* **Passage shown**

Harsh Light: Verity Birt, Una Hamilton Helle & Dr Edwin Coomasaru

Wednesday 16 December, 7 – 8:30pm

Online (via Zoom)


Free & open to all

 
BSL Interpreter Symbol.jpeg

Accompanied by BSL interpretation

 

* we are currently adding subtitles to the footage above, apologies for any inconvenience.

 

Bloc Projects is excited to present the second instalment of Harsh Light webinars in December 2020. We will continue to examine how the art worlds have (not) coped in 2020, provide space for solace and solidarity, as well as propose some possible futures.

Harsh Light is becoming more than we could hope for. It is a platform for art workers to strategise and decompress during these sick times. We hold the space with critical and embodied care, inviting honest and at times vulnerable reflections from our peers, friends, and colleagues. Past speakers have already helped us think through anti-racist and climate justice work within institutions, and debunk the monolithic preconceptions that are tethered to disability.

The second instalment continues to use the Arts Council England (ACE) “Let’s Create” strategy as a point of departure. Amidst health, political and ecological crises, how do we feel about this vision to “transform a country by culture”? How, if at all, will ACE’s four investment principles of inclusivity and relevance, ambition and quality, dynamism, and environmental responsibility bring about the (art) worlds we want to have?

 
Still from Uncommon Ground, 2020, by Verity Birt

Still from Uncommon Ground, 2020, by Verity Birt

 

The concluding webinar of our December instalment will welcome artists Verity Birt and Una Hamilton, and researcher Dr Edwin Coomasaru in conversation. Variously working on gender, British identity, folklore and the occult, the speakers will be reflecting on the “E” of ACE—Arts Council England—and that which constitutes “Englishness”. The conversation will self-reflexively think through these English textures and their adoption in subcultural contexts, including white supremacist narratives of “blood and soil” nativism, as well as feminist and black metal reinscriptions of a more ecologically entangled landscape.

Content warning: racist and white supremacist language and images will be shown.

This session is a rare and important opportunity, especially for white English and British cultural workers, to take stock of our complex histories. Our hope is to deliberately and carefully encourage this process of self-examination.

* **Directions**
Rewrite the event listing between "BSL Interpreter Symbol.jpeg" and "tethered to disability.", inclusive, changing "solace" to "comfort".

* **Record set**
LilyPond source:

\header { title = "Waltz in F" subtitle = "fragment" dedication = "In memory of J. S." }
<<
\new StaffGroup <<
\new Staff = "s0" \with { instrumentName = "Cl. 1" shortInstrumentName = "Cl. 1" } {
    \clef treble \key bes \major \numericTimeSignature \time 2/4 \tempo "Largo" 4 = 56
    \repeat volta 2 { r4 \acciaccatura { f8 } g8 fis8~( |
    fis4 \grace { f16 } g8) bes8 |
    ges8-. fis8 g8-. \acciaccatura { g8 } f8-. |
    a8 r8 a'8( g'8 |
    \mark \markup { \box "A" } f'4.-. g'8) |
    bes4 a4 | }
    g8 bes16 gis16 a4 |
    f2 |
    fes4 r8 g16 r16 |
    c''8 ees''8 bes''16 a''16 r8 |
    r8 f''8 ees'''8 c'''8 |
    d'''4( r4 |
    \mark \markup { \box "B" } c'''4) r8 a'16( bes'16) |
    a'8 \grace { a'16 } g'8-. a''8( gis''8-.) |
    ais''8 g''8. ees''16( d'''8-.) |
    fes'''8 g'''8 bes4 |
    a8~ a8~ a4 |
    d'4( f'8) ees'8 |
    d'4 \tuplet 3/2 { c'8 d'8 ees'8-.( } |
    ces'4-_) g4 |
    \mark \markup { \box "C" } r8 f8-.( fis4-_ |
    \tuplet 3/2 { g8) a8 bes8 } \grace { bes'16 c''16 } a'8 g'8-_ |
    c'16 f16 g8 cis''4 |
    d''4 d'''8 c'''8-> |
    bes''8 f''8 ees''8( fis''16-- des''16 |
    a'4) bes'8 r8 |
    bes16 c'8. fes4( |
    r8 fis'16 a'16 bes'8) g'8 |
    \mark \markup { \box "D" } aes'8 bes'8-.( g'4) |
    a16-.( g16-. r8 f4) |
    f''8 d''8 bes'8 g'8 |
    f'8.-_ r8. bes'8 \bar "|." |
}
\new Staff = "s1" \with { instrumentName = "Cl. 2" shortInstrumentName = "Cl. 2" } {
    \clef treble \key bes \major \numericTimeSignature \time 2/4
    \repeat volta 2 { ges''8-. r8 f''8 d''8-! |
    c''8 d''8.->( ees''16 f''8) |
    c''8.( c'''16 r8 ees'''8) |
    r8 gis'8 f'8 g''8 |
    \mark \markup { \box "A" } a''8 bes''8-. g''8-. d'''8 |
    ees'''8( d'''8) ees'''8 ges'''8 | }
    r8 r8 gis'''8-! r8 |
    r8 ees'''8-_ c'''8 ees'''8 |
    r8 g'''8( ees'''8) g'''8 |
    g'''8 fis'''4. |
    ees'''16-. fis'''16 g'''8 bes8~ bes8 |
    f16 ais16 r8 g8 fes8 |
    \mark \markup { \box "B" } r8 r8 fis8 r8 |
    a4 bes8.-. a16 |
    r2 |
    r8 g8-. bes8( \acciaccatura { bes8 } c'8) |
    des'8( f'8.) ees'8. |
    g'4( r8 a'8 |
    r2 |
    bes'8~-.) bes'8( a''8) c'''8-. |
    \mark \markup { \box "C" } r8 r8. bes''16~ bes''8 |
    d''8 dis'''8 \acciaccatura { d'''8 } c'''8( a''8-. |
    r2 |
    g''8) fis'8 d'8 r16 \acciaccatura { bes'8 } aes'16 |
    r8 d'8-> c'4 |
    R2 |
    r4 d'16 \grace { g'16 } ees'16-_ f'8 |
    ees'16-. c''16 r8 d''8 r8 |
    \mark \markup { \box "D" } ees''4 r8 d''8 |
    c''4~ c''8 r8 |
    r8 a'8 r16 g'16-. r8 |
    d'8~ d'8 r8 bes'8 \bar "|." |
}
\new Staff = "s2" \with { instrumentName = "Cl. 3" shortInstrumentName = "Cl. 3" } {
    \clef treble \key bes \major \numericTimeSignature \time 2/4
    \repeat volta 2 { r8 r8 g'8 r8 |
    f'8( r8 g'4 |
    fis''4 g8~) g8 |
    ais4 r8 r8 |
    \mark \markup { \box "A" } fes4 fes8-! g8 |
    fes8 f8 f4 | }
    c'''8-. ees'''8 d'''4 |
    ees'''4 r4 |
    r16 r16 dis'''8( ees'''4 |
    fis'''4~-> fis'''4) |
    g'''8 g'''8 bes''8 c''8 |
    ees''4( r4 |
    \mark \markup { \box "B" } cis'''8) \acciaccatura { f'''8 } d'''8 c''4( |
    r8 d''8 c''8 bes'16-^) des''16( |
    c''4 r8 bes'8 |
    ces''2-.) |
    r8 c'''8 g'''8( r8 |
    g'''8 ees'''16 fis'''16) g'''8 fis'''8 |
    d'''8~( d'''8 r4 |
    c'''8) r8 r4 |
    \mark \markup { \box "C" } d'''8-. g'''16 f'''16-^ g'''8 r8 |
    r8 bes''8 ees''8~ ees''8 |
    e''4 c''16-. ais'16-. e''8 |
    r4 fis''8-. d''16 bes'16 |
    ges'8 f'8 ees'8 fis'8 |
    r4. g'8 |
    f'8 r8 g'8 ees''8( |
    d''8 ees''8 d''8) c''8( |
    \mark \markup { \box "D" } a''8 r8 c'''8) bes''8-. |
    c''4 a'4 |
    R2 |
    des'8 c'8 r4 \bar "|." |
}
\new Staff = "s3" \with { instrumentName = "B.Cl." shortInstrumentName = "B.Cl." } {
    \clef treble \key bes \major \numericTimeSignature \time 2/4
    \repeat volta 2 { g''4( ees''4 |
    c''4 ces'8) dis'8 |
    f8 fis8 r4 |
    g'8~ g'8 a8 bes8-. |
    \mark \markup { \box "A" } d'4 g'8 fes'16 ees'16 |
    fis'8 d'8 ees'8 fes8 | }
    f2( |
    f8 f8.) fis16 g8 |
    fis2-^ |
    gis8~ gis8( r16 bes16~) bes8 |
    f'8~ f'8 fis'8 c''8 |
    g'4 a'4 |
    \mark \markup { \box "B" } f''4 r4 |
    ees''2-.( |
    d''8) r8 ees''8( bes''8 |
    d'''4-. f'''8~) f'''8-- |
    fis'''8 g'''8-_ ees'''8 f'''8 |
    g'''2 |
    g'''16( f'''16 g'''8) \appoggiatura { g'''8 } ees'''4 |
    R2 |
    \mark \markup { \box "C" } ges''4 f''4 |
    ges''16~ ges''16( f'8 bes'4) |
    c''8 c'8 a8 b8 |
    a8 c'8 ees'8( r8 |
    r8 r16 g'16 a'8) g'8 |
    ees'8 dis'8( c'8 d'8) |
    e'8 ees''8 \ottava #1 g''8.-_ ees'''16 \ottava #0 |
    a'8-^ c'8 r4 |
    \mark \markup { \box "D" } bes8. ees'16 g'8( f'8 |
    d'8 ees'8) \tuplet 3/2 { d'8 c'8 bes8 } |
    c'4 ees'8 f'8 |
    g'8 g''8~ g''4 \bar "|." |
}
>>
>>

* **Answer to the exercise**
BSL Interpreter Symbol.jpeg

Accompanied by BSL interpretation

 

* we are currently adding subtitles to the footage above, apologies for any inconvenience.

 

Bloc Projects is excited to present the second instalment of Harsh Light webinars in December 2020. We will continue to examine how the art worlds have (not) coped in 2020, provide space for comfort and solidarity, as well as propose some possible futures.

Harsh Light is becoming more than we could hope for. It is a platform for art workers to strategise and decompress during these sick times. We hold the space with critical and embodied care, inviting honest and at times vulnerable reflections from our peers, friends, and colleagues. Past speakers have already helped us think through anti-racist and climate justice work within institutions, and debunk the monolithic preconceptions that are tethered to disability.